* [Source data]
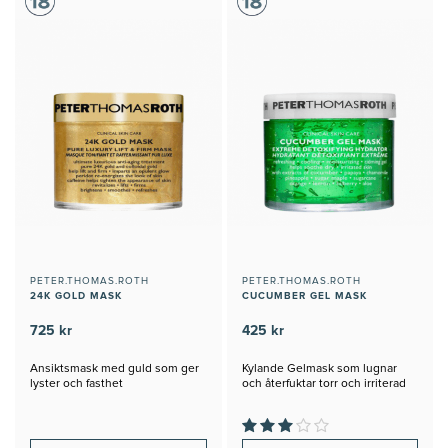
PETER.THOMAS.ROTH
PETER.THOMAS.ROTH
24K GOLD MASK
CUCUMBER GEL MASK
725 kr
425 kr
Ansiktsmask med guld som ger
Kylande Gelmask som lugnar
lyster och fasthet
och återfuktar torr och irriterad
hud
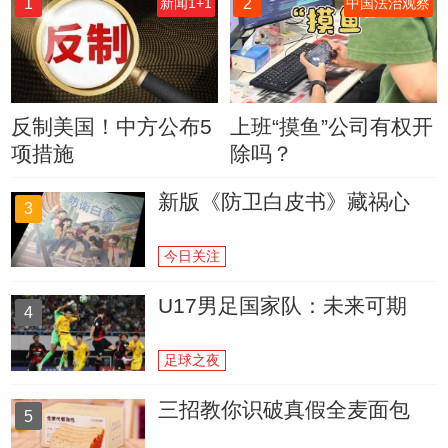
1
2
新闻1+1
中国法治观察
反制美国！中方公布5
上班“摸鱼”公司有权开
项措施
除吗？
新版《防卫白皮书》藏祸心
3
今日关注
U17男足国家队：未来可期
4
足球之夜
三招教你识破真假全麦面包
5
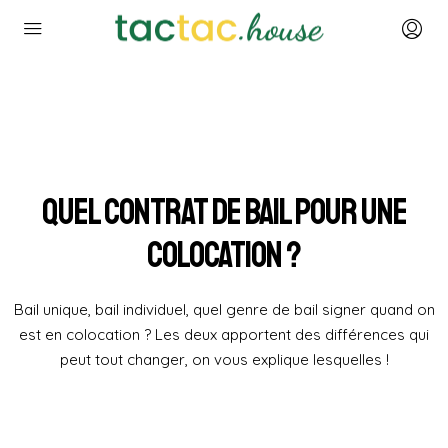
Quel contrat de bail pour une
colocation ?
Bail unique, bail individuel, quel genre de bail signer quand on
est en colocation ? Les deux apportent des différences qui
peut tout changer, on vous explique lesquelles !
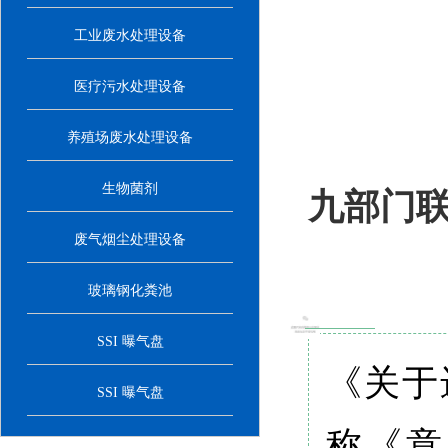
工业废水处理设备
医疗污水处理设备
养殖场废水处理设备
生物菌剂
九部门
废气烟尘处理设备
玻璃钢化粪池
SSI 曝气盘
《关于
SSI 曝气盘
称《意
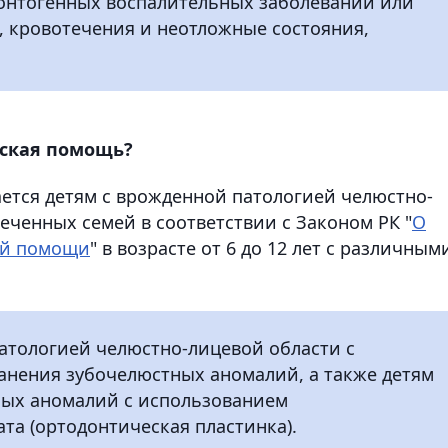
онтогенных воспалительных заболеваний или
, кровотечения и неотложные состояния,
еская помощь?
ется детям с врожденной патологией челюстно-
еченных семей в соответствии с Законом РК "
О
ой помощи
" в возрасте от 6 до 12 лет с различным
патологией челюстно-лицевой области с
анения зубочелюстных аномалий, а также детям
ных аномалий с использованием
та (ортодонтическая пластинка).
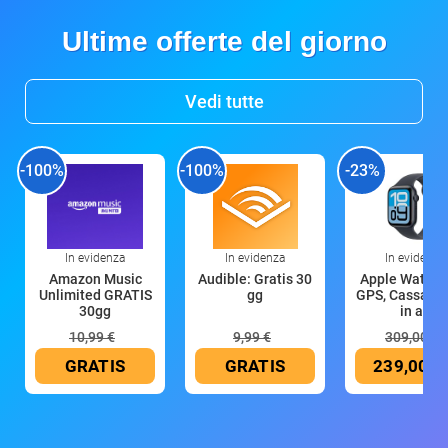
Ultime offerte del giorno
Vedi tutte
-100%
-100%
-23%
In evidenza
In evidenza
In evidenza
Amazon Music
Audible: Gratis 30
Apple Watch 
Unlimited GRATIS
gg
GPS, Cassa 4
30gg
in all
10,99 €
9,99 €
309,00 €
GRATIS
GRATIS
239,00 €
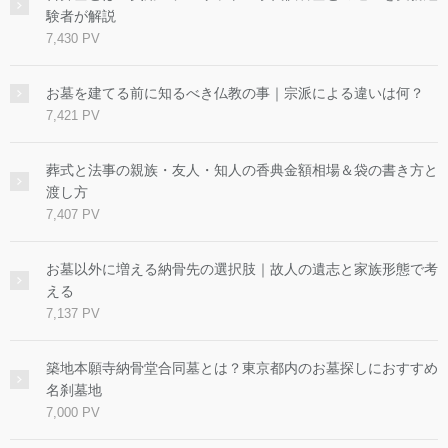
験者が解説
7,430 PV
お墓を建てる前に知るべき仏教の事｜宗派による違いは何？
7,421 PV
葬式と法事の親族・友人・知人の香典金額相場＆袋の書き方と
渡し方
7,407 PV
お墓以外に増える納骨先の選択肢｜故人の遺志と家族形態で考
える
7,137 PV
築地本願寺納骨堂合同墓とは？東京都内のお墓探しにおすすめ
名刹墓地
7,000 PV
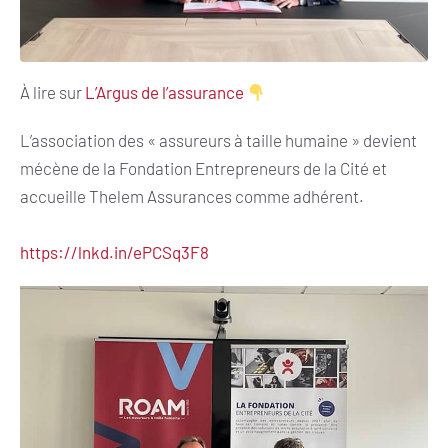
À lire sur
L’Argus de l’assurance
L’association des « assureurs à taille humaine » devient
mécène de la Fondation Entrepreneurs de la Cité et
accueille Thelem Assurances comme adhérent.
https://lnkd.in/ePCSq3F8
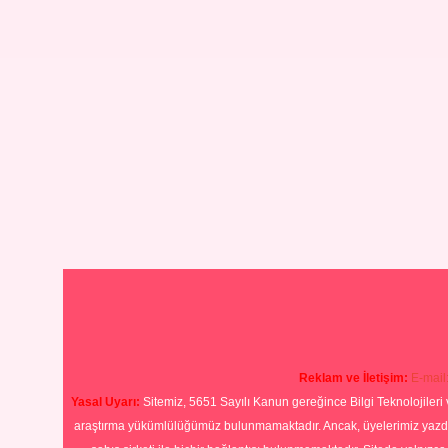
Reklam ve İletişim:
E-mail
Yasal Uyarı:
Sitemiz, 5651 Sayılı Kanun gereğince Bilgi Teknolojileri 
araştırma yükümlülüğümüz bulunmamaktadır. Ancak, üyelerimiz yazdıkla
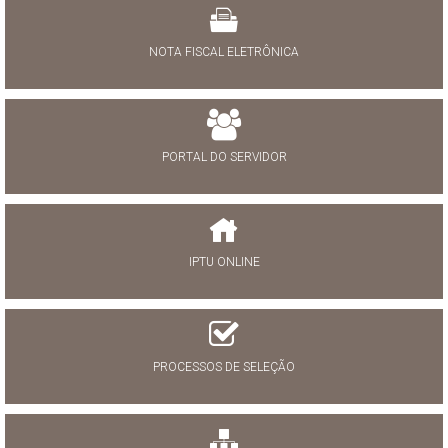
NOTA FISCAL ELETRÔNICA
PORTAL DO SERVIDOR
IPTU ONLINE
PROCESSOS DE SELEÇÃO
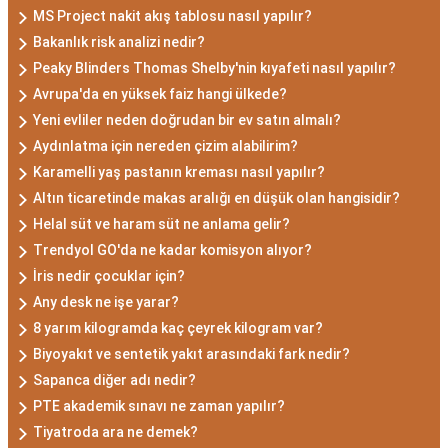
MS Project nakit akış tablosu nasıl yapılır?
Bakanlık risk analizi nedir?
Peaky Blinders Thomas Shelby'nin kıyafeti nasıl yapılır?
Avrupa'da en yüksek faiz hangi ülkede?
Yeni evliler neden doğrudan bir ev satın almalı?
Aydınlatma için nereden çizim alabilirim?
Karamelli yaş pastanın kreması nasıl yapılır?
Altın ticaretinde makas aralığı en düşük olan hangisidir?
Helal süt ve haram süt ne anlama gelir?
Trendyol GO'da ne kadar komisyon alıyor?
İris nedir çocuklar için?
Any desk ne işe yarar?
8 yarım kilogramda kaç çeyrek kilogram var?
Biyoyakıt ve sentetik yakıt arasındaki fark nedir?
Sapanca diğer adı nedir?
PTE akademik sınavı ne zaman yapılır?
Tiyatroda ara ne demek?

* [Task item]
For this exercise, set down the lines in the entries above from the one with "lyster och fasthet" through the one with "assureurs à taille" exactly as written, without any pictures.

* [Response box]
lyster och fasthet
och återfuktar torr och irriterad
hud
1
2
新闻1+1
中国法治观察
反制美国！中方公布5
上班“摸鱼”公司有权开
项措施
除吗？
新版《防卫白皮书》藏祸心
3
今日关注
U17男足国家队：未来可期
4
足球之夜
三招教你识破真假全麦面包
5
Quel contrat de bail pour une
colocation ?
Bail unique, bail individuel, quel genre de bail signer quand on
est en colocation ? Les deux apportent des différences qui
peut tout changer, on vous explique lesquelles !
工业废水处理设备
医疗污水处理设备
养殖场废水处理设备
生物菌剂
九部门
废气烟尘处理设备
玻璃钢化粪池
SSI 曝气盘
《关于
SSI 曝气盘
称《意
онтогенных воспалительных заболеваний или
, кровотечения и неотложные состояния,
еская помощь?
ется детям с врожденной патологией челюстно-
еченных семей в соответствии с Законом РК "
О
ой помощи
" в возрасте от 6 до 12 лет с различным
патологией челюстно-лицевой области с
анения зубочелюстных аномалий, а также детям
ных аномалий с использованием
та (ортодонтическая пластинка).
Ultime offerte del giorno
Vedi tutte
-100%
-100%
-23%
In evidenza
In evidenza
In evidenza
Amazon Music
Audible: Gratis 30
Apple Watch 
Unlimited GRATIS
gg
GPS, Cassa 4
30gg
in all
10,99 €
9,99 €
309,00 €
GRATIS
GRATIS
239,00 €
験者が解説
7,430 PV
お墓を建てる前に知るべき仏教の事｜宗派による違いは何？
7,421 PV
葬式と法事の親族・友人・知人の香典金額相場＆袋の書き方と
渡し方
7,407 PV
お墓以外に増える納骨先の選択肢｜故人の遺志と家族形態で考
える
7,137 PV
築地本願寺納骨堂合同墓とは？東京都内のお墓探しにおすすめ
名刹墓地
7,000 PV
À lire sur
L’Argus de l’assurance
L’association des « assureurs à taille humaine » devient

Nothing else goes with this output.